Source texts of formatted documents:
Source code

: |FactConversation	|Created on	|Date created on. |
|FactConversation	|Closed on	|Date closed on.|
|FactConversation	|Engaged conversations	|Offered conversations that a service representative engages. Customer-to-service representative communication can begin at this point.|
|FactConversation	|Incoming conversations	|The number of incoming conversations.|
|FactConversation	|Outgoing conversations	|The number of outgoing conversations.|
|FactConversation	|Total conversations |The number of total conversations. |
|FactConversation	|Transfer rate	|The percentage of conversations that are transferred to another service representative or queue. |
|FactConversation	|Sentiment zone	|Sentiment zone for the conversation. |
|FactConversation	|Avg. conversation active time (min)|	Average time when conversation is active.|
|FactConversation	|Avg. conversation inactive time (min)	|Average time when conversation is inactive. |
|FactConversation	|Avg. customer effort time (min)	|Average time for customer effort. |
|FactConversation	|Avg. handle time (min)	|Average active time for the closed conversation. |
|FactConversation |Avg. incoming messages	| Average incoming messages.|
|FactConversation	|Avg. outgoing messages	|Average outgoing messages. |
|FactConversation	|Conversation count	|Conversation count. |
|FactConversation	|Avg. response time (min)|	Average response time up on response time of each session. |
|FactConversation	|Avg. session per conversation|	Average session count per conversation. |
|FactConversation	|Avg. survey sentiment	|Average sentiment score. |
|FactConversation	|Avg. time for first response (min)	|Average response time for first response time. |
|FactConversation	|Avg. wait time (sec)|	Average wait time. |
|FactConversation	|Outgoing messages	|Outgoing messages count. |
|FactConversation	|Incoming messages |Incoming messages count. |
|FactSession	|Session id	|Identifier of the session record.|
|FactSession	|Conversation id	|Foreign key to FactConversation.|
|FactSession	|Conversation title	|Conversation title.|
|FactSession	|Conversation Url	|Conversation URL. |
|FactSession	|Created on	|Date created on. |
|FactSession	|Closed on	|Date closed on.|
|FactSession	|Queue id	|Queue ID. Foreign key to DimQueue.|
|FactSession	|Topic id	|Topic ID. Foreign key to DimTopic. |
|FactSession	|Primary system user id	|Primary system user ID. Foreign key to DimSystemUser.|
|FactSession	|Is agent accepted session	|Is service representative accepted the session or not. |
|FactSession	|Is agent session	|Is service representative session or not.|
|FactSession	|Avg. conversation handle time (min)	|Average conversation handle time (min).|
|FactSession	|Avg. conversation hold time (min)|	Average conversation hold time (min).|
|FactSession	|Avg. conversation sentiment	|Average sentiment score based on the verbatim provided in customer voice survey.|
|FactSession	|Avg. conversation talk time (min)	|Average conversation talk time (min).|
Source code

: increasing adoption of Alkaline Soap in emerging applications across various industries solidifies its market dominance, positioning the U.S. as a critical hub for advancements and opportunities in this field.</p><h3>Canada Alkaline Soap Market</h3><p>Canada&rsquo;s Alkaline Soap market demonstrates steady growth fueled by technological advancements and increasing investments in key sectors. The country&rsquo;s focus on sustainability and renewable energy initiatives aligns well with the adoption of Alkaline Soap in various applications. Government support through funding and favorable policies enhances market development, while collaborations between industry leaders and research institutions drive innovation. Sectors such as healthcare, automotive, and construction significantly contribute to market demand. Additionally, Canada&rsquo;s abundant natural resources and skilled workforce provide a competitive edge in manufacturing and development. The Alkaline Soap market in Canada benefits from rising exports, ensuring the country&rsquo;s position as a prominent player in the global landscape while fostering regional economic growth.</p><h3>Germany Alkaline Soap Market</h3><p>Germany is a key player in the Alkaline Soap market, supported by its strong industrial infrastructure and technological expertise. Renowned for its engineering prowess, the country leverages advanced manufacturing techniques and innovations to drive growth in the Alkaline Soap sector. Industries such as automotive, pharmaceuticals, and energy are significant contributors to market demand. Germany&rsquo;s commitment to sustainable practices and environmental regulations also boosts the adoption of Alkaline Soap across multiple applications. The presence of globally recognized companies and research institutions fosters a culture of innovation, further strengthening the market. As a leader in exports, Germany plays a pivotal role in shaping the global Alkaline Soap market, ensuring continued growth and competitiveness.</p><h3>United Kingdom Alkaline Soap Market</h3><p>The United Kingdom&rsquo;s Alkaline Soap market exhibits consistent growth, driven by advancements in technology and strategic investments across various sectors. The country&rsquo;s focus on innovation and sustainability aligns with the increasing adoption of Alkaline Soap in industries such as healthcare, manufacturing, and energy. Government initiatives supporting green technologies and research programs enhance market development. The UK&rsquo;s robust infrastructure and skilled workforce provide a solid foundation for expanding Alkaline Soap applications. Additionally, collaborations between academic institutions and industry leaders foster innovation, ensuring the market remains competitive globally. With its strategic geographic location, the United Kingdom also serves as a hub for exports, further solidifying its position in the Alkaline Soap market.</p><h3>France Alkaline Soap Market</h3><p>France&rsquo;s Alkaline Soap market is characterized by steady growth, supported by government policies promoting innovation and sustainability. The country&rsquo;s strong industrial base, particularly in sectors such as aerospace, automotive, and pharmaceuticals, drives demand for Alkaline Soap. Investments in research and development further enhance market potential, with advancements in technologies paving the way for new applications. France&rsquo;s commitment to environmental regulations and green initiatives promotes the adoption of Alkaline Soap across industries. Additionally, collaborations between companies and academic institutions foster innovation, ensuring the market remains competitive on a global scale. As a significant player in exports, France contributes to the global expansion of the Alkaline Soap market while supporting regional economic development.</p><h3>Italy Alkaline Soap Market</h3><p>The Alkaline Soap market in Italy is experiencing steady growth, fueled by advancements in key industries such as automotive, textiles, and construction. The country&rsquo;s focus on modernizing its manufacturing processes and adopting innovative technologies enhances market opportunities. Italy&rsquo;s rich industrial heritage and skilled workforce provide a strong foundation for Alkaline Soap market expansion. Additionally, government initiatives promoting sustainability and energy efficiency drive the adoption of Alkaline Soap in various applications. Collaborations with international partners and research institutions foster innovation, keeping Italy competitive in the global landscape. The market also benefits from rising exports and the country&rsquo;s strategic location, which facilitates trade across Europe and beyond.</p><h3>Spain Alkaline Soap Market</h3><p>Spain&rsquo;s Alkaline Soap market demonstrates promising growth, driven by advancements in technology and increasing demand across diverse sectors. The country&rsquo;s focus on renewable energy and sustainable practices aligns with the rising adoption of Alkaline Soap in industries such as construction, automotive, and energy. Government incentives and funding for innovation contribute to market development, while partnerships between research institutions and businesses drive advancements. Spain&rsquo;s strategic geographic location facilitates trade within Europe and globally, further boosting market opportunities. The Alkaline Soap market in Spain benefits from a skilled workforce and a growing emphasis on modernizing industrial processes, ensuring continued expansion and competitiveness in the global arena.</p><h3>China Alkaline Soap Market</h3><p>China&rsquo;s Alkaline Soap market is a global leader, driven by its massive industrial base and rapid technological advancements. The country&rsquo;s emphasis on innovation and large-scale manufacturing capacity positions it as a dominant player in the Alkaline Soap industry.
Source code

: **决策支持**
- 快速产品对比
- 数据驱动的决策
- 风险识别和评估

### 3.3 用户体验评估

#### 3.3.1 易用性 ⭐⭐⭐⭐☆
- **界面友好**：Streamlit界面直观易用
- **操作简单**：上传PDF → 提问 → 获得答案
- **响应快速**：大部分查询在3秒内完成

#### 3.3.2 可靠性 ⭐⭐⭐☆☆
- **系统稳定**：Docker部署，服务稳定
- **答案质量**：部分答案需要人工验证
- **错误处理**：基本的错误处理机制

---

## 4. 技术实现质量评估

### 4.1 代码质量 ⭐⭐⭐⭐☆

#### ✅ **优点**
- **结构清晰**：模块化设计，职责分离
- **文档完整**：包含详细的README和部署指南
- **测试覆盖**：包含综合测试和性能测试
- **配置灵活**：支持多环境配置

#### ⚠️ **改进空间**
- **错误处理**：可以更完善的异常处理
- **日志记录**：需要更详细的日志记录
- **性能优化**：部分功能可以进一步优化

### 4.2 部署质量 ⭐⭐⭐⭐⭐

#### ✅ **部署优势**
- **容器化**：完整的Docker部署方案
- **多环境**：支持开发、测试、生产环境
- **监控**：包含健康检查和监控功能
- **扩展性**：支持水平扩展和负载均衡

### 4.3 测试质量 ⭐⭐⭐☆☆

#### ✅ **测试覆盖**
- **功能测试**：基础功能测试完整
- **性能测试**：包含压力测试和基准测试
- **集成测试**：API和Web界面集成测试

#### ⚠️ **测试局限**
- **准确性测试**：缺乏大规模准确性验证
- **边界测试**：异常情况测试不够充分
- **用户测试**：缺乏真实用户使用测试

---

### What to work on
Each line above that carries the string "number" has to be returned.

### Response
|FactConversation	|Incoming conversations	|The number of incoming conversations.|
|FactConversation	|Outgoing conversations	|The number of outgoing conversations.|
|FactConversation	|Total conversations |The number of total conversations. |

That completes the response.